Urgent Warnings and Need for Regulation
The Chairman of the U.S. Securities and Exchange Commission (SEC), Gary Gensler, made significant statements about cryptocurrencies in a Senate Banking Committee meeting. Describing the industry as a “wild west of fraud and abuse,” Gensler emphasized the need for regulation once again. The SEC Chairman stated that investors in the crypto market deserve the protection of U.S. securities laws.
“Given that most crypto tokens are subject to the securities laws, it follows that most crypto intermediaries have to comply with securities laws as well.”
Continuing his criticisms, Gensler also spoke about cryptocurrency exchanges: “If they complied with existing laws on investor protection, it would benefit these investors. Unfortunately, there is significant non-compliance at the moment. We need to combat fraud and abuse,” said Gensler, indicating that cryptocurrency exchanges need to comply with current legal rules on investor protection.
Questions Asked About Grayscale and Spot BTC ETF
Senator Bill Hagerty directed questions to SEC Chairman Gary Gensler about what the SEC needs to see for the approval of a Bitcoin Spot ETF. Gensler stated that they are still reviewing the decision and that there are multiple applications.
“We are still reviewing these decisions.
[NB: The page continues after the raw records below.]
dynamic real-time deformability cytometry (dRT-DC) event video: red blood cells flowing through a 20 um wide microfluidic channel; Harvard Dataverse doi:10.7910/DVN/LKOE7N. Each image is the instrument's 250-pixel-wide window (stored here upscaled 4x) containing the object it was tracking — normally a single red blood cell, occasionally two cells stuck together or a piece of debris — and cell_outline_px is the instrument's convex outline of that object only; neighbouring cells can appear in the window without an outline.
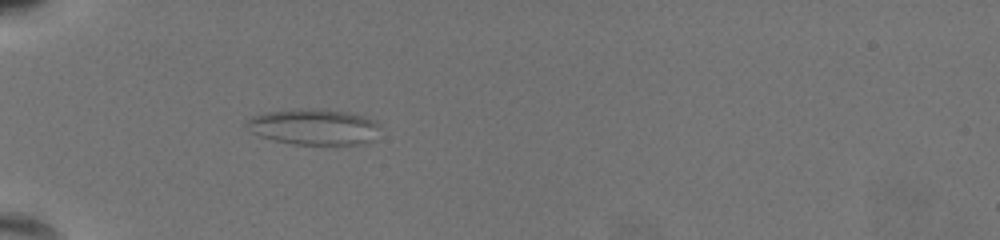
{"species": "common noctule bat (a hibernating species)", "species_latin": "Nyctalus noctula", "temperature_condition": "warm", "stored_images_in_passage": 40, "camera_frame_rate_fps": 3000, "um_per_image_px": 0.085, "animal": {"sex": "female", "body_mass_g": 19.5, "forearm_length_mm": 54.1}, "frame": {"image": 1, "passage_image": 1, "time_ms": 0.0, "image_size_px": [1000, 240], "cell_outline_px": [[376, 124], [368, 140], [364, 144], [292, 144], [260, 136], [252, 132], [244, 124], [252, 116], [268, 112], [300, 108], [312, 108], [348, 112], [364, 116], [376, 120]], "centroid_in_image_um": [26.58, 10.76], "position_along_channel_um": 58.4, "area_um2": 27.22}}
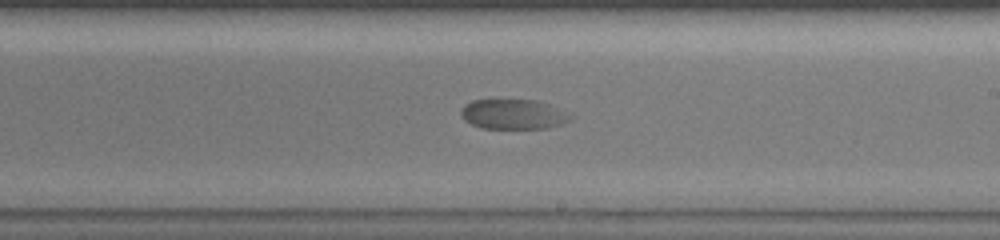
{"frame": {"image": 2, "passage_image": 18, "time_ms": 5.667, "image_size_px": [1000, 240], "cell_outline_px": [[576, 116], [572, 120], [564, 124], [548, 128], [480, 128], [464, 120], [460, 112], [472, 100], [536, 100], [548, 104]], "centroid_in_image_um": [43.71, 9.72], "position_along_channel_um": 245.3, "area_um2": 19.07}}
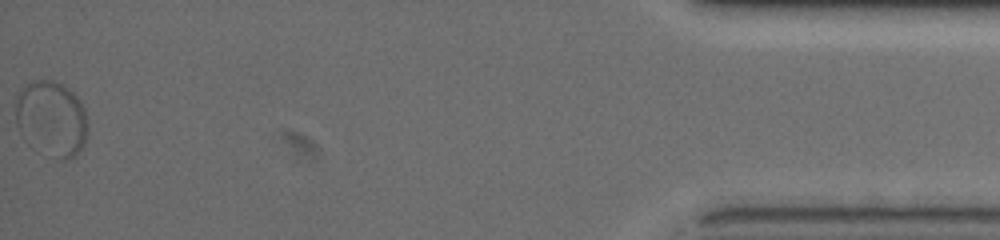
{"frame": {"image": 3, "passage_image": 40, "time_ms": 13.0, "image_size_px": [1000, 240], "cell_outline_px": [[88, 128], [84, 144], [68, 160], [60, 160], [36, 152], [24, 140], [16, 124], [16, 100], [20, 88], [32, 80], [52, 80], [68, 88], [76, 96], [84, 108], [88, 124]], "centroid_in_image_um": [4.34, 10.12], "position_along_channel_um": 430.9, "area_um2": 32.25}}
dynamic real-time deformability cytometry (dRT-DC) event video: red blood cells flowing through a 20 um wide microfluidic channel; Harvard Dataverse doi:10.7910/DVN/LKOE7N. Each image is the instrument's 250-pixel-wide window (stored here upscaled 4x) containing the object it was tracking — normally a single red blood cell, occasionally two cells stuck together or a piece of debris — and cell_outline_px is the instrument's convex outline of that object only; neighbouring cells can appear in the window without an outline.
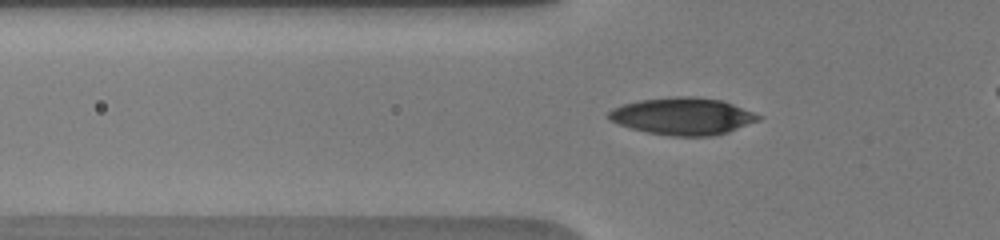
{"species": "human", "species_latin": "Homo sapiens", "temperature_condition": "warm", "stored_images_in_passage": 26, "camera_frame_rate_fps": 3000, "um_per_image_px": 0.085, "donor": {"sex": "male"}, "frame": {"image": 1, "passage_image": 5, "time_ms": 2.0, "image_size_px": [1000, 240], "cell_outline_px": [[764, 116], [760, 120], [728, 132], [712, 136], [672, 136], [648, 132], [632, 128], [620, 124], [612, 120], [608, 116], [608, 112], [612, 108], [624, 104], [640, 100], [672, 96], [696, 96], [720, 100], [732, 104]], "centroid_in_image_um": [58.07, 9.87], "position_along_channel_um": 67.7, "area_um2": 32.25}}
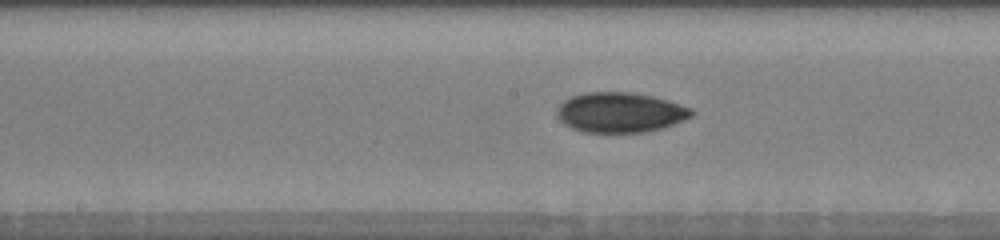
{"frame": {"image": 2, "passage_image": 12, "time_ms": 5.333, "image_size_px": [1000, 240], "cell_outline_px": [[696, 112], [692, 116], [684, 120], [664, 128], [644, 132], [580, 132], [564, 124], [556, 116], [556, 108], [564, 100], [572, 96], [584, 92], [632, 92], [652, 96], [668, 100], [692, 108]], "centroid_in_image_um": [52.71, 9.55], "position_along_channel_um": 195.5, "area_um2": 31.73}}
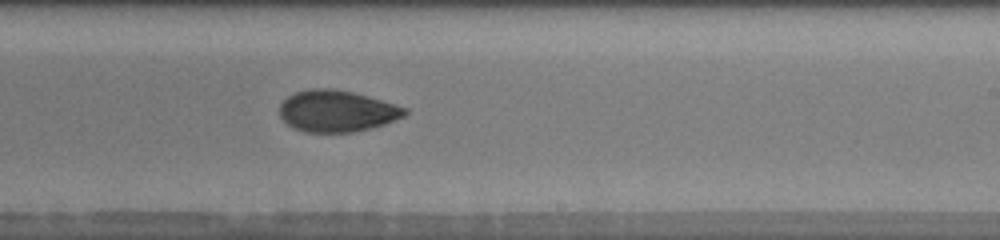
{"frame": {"image": 3, "passage_image": 15, "time_ms": 7.0, "image_size_px": [1000, 240], "cell_outline_px": [[408, 112], [404, 116], [384, 124], [372, 128], [352, 132], [304, 132], [292, 128], [280, 116], [280, 104], [288, 96], [296, 92], [312, 88], [332, 88], [352, 92], [368, 96], [396, 104], [408, 108]], "centroid_in_image_um": [28.64, 9.44], "position_along_channel_um": 260.4, "area_um2": 30.35}}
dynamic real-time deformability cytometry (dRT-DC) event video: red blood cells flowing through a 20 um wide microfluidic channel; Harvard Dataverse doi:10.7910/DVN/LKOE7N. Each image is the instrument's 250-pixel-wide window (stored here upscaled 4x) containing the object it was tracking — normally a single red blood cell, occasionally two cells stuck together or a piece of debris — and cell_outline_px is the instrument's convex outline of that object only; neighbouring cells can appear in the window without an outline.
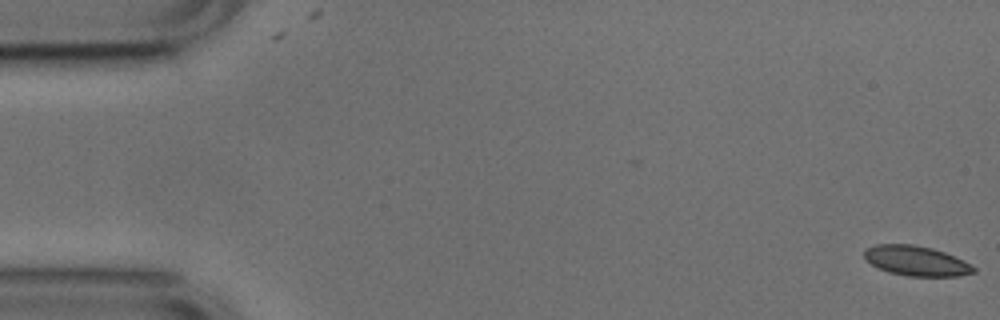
{"species": "common noctule bat (a hibernating species)", "species_latin": "Nyctalus noctula", "temperature_condition": "cold", "stored_images_in_passage": 53, "camera_frame_rate_fps": 3000, "um_per_image_px": 0.085, "animal": {"sex": "male", "body_mass_g": 17.9, "forearm_length_mm": 54.2}, "frame": {"image": 1, "passage_image": 1, "time_ms": 0.0, "image_size_px": [1000, 320], "cell_outline_px": [[976, 272], [956, 276], [908, 276], [888, 272], [872, 264], [864, 256], [864, 252], [868, 248], [876, 244], [912, 244], [932, 248], [944, 252], [964, 260], [976, 268]], "centroid_in_image_um": [77.91, 22.17], "position_along_channel_um": 7.1, "area_um2": 18.9}}
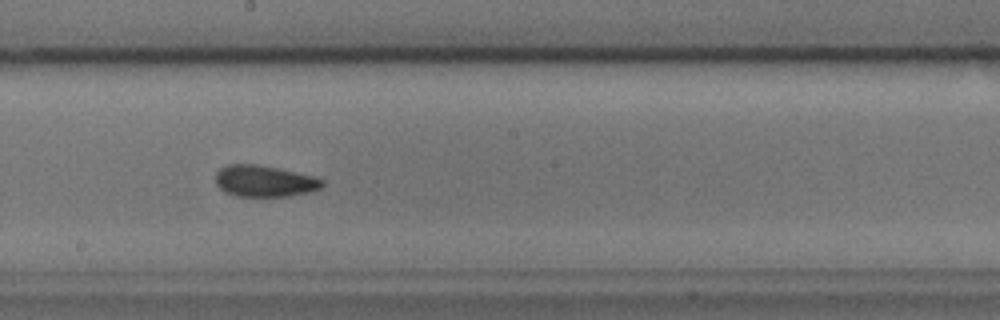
{"frame": {"image": 2, "passage_image": 29, "time_ms": 9.333, "image_size_px": [1000, 320], "cell_outline_px": [[324, 184], [320, 188], [308, 192], [288, 196], [236, 196], [224, 192], [216, 184], [216, 172], [220, 168], [228, 164], [256, 164], [276, 168], [312, 176], [324, 180]], "centroid_in_image_um": [22.44, 15.39], "position_along_channel_um": 225.8, "area_um2": 19.36}}
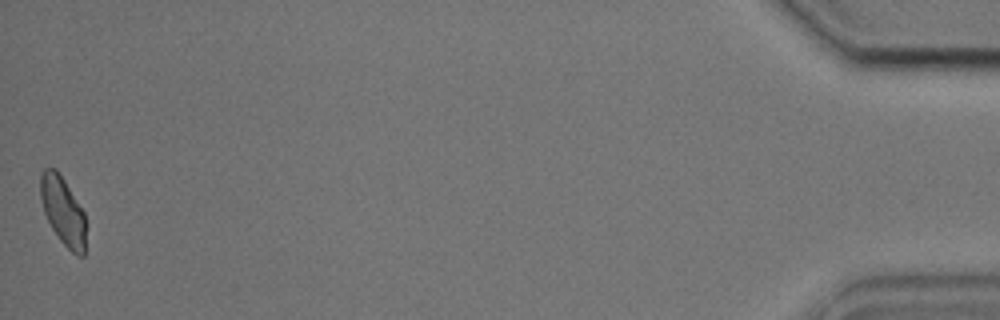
{"frame": {"image": 3, "passage_image": 53, "time_ms": 17.333, "image_size_px": [1000, 320], "cell_outline_px": [[88, 224], [84, 256], [76, 256], [60, 240], [52, 228], [44, 212], [40, 200], [40, 176], [44, 168], [56, 168], [64, 180], [84, 212]], "centroid_in_image_um": [5.39, 17.96], "position_along_channel_um": 429.8, "area_um2": 18.38}, "authors_computed_cell_mechanics": {"area_um2": 19.363, "velocity_mm_per_s": 3.7572, "shape_relaxation_time_tau1_ms": 2.0943, "shape_relaxation_time_tau2_ms": 1.9265, "deformation_change_tau1": 0.1022, "deformation_change_tau2": 0.0873}}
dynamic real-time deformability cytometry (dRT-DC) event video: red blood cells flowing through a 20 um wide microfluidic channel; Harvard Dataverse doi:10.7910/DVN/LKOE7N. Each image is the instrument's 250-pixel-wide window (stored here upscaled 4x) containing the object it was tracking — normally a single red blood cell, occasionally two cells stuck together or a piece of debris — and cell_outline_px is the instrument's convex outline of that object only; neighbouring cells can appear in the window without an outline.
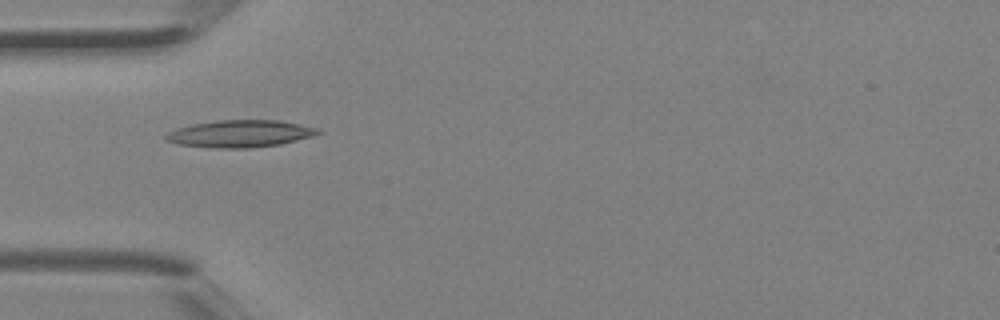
{"species": "Egyptian fruit bat (a non-hibernating species)", "species_latin": "Rousettus aegyptiacus", "temperature_condition": "room temperature", "stored_images_in_passage": 3, "camera_frame_rate_fps": 3000, "um_per_image_px": 0.085, "animal": {"sex": "female"}, "frame": {"image": 1, "passage_image": 2, "time_ms": 0.333, "image_size_px": [1000, 320], "cell_outline_px": [[324, 132], [312, 136], [280, 144], [248, 148], [216, 148], [176, 144], [164, 140], [164, 136], [168, 132], [176, 128], [192, 124], [216, 120], [280, 120], [320, 128]], "centroid_in_image_um": [20.4, 11.36], "position_along_channel_um": 64.6, "area_um2": 24.28}}
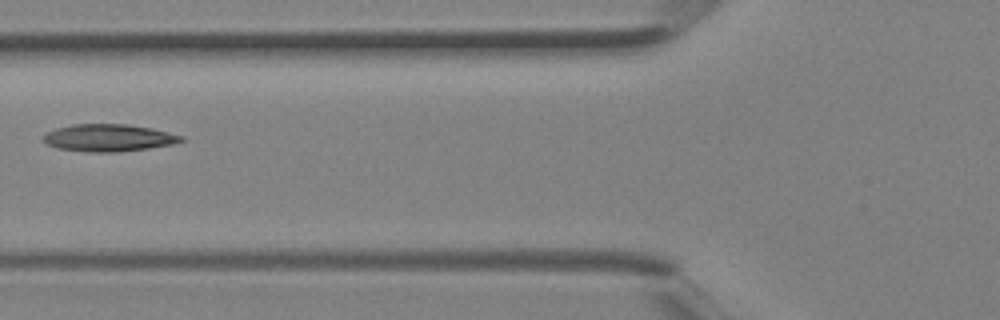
{"frame": {"image": 2, "passage_image": 3, "time_ms": 0.667, "image_size_px": [1000, 320], "cell_outline_px": [[188, 140], [172, 144], [148, 148], [116, 152], [88, 152], [56, 148], [44, 144], [44, 136], [48, 132], [56, 128], [72, 124], [128, 124], [152, 128], [184, 136]], "centroid_in_image_um": [9.25, 11.71], "position_along_channel_um": 116.6, "area_um2": 22.02}}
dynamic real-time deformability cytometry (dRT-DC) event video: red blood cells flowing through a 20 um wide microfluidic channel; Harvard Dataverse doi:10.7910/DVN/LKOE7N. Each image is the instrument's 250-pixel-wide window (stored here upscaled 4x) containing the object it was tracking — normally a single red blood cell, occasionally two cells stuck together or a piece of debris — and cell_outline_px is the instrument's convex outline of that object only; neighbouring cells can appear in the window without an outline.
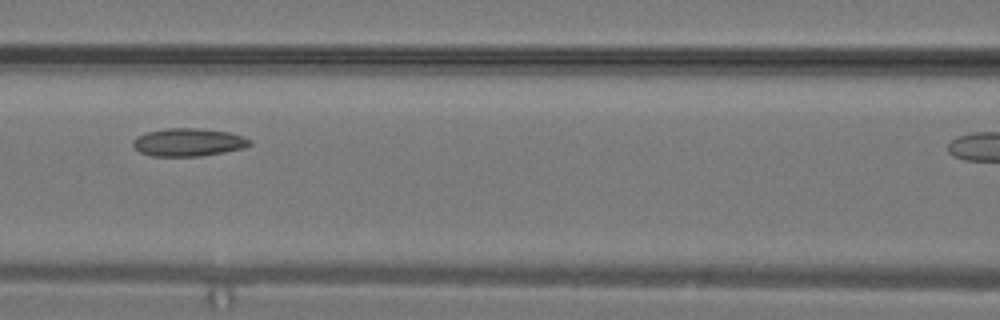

We have multiple applications on hand… We are examining them and waiting for the team’s recommendations.”
These uncertain responses maintain the question marks regarding the SEC’s stance on cryptocurrencies and specifically on Bitcoin Spot ETFs. Gensler’s answer indicates that the possible approval of a Bitcoin Spot ETF is still uncertain and that no clear decision has been made on this issue yet.
About the Investment Contract Test and Crypto Tokens:
The SEC Chairman stated that the majority of crypto tokens meet the criteria of the investment contract test. This implies that such assets should be considered as securities.
”Given this industry’s wide-ranging non-compliance with the securities laws, it’s not surprising that we’ve seen many problems in these markets.”
Gensler’s stern and decisive attitude is seen as overly restrictive by the crypto community. Critics argue that this approach could hinder the growth of the sector and could even backfire.